The way I saw it was if these were truly to be guiding principles, they had to remain relevant in the future. DigitalOcean’s future customers had very different requirements. Structuring our north star around the kind of customer we wanted to get would produce designs that were attractive to those same customers. These interfaces could accelerate the rate at which we were acquiring them.
Designing with these principles in mind would create better user experiences, as they’re structured around user needs, rather than business needs.

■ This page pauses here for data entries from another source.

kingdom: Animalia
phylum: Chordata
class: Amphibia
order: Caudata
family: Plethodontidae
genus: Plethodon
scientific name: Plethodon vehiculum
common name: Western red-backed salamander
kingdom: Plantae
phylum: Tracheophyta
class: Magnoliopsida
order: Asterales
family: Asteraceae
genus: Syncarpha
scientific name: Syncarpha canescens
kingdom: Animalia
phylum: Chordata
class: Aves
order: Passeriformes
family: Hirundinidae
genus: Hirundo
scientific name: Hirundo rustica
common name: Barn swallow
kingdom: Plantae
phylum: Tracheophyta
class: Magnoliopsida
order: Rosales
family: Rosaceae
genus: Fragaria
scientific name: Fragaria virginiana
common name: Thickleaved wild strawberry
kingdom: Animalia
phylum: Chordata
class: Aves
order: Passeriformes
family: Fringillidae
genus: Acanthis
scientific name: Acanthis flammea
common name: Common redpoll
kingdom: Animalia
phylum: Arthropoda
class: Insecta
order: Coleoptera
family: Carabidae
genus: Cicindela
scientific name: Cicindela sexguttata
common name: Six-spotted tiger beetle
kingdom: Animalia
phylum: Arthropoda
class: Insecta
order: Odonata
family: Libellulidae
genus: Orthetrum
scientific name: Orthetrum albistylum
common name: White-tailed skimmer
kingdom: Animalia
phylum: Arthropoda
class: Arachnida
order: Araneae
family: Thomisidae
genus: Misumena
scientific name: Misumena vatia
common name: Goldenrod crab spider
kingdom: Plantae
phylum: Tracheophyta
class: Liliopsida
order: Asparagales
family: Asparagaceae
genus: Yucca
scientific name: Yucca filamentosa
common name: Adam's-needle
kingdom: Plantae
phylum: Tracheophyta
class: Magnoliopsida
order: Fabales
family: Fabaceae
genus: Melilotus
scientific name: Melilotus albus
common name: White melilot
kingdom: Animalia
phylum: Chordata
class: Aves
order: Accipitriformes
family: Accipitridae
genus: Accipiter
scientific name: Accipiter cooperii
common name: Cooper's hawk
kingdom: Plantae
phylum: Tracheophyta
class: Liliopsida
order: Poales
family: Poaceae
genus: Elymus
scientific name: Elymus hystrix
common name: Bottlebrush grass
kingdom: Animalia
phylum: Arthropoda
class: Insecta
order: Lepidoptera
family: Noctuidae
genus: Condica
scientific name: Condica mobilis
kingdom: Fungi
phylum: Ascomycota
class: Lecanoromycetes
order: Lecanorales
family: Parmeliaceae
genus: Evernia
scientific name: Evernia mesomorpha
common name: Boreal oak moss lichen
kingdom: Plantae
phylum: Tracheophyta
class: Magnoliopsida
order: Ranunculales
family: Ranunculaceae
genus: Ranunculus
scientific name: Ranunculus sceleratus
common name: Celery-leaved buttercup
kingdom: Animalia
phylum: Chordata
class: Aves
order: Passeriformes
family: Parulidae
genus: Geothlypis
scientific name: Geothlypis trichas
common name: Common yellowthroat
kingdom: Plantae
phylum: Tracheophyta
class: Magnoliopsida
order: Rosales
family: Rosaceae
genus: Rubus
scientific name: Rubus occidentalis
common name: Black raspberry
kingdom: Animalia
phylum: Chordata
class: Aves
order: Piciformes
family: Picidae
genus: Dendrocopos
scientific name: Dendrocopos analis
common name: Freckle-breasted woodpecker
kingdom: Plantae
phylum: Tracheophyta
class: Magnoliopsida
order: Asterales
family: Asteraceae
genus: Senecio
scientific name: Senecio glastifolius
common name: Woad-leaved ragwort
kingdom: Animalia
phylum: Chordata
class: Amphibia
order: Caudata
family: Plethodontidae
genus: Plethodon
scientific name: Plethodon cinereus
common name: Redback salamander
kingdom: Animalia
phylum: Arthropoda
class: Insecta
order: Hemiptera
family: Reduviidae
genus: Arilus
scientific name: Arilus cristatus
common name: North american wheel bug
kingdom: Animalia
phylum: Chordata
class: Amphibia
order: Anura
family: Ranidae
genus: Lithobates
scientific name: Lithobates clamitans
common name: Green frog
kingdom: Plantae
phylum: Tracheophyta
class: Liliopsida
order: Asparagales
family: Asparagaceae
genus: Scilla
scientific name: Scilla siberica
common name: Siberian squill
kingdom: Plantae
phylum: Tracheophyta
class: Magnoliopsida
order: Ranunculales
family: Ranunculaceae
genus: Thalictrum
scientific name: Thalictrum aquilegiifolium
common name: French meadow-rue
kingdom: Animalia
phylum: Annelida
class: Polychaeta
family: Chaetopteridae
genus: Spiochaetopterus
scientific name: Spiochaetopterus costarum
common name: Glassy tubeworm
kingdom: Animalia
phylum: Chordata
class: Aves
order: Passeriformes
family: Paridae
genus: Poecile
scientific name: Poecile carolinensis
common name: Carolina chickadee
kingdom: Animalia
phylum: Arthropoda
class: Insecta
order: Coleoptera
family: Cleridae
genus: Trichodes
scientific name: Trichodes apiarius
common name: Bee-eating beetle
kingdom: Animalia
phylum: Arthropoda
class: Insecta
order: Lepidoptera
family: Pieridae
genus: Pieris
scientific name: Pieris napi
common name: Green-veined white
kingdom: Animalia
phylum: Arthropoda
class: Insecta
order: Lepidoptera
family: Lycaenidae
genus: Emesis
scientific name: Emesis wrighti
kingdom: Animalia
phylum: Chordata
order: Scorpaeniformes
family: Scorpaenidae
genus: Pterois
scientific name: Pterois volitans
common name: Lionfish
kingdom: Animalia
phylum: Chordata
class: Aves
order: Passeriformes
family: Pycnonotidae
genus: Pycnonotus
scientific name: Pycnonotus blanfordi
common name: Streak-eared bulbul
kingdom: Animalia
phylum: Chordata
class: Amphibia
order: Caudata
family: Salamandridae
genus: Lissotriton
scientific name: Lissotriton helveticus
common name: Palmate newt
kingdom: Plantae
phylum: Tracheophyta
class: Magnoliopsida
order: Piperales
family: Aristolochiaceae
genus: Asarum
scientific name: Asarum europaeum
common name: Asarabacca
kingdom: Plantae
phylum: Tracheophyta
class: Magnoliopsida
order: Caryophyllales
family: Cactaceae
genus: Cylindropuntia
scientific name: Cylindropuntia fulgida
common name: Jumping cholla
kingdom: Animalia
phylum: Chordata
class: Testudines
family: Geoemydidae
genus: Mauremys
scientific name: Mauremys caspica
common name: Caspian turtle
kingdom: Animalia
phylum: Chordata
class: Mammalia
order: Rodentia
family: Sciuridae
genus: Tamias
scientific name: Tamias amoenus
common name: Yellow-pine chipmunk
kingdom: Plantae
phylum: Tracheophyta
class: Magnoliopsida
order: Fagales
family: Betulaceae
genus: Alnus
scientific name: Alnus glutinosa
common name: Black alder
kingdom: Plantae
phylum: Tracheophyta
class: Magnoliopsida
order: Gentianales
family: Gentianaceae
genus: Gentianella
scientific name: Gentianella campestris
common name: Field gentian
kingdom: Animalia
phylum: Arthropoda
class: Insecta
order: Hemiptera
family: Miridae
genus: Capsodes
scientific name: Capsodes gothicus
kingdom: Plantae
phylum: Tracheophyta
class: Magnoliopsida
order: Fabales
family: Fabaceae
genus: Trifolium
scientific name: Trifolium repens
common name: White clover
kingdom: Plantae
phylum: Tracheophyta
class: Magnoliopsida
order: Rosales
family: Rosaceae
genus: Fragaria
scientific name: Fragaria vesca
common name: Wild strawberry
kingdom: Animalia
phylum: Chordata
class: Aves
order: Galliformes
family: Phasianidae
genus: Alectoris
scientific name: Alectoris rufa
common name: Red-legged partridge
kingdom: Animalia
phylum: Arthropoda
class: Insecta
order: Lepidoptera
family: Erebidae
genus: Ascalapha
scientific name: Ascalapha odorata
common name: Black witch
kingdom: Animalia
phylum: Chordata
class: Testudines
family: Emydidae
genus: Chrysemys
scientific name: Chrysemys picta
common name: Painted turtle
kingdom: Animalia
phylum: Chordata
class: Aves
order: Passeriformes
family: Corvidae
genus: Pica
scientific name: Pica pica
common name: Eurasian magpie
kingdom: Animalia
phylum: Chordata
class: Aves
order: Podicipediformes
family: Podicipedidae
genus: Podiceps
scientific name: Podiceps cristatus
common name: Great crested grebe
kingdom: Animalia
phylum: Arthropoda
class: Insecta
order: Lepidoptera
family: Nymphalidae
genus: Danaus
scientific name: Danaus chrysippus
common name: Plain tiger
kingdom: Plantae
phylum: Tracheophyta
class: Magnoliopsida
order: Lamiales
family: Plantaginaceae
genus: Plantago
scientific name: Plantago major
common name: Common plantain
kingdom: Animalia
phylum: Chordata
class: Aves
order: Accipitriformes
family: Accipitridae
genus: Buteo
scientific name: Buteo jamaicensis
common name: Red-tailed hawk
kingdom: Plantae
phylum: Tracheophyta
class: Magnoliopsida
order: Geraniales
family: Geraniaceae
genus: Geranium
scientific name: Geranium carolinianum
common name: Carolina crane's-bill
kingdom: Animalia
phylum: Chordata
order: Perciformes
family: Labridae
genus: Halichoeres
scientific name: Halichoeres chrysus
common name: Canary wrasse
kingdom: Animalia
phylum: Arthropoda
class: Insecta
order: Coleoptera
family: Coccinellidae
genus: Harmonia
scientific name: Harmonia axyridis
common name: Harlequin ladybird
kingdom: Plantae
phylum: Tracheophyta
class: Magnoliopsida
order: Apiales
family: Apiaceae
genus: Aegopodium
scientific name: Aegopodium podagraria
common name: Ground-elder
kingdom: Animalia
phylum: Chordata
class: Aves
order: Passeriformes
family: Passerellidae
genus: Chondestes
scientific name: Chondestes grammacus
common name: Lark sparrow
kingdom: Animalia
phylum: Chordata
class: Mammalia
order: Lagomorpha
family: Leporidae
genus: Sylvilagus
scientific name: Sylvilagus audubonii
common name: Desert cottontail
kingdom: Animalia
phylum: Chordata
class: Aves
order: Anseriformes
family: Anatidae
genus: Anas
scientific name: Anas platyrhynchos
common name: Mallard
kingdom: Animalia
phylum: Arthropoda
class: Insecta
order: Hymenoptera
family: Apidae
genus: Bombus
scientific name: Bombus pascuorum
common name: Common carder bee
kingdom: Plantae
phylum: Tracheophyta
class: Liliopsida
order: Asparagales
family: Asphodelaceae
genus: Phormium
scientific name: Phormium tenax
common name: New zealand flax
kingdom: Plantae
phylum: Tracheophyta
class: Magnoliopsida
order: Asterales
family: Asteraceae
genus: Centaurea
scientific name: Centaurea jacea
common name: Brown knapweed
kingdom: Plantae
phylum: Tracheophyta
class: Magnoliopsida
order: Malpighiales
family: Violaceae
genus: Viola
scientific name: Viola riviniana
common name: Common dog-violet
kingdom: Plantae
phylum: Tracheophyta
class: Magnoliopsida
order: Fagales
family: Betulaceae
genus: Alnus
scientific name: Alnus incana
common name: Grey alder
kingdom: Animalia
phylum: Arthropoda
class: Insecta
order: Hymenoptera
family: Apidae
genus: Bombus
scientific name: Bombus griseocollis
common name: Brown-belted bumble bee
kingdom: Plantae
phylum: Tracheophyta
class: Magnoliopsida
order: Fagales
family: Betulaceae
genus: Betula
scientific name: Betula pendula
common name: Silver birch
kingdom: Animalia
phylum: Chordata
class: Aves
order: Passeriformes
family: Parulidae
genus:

But the choice of which principles to include was based on the current state of the business and its future goals.
Object Oriented made it easier to grok the interface, but it also set up the foundation for building larger, more complicated infrastructure.
Show The Right Thing and Keep Your Context are obvious heuristics, but they promote growth by making it easier to work with that infrastructure in a holistic manner.
Scalable Interactions and User Collaboration improve the experience for organizations with more employees and resources, but they also make DigitalOcean viable for these kinds of customers.
Keyboard Friendly is on its surface a nice-to-have feature, but turning the interface into a native experience for developers would create an emotional connect, foster love, and increase mindshare.
Make Developers Better provides our users with lasting growth, but also creates higher-value customers for the business.
I see design as a powerful tool for accomplishing business goals. Framing our goals this way allowed us to cater to user needs while augmenting the business. When business and user needs can be aligned, great things can happen.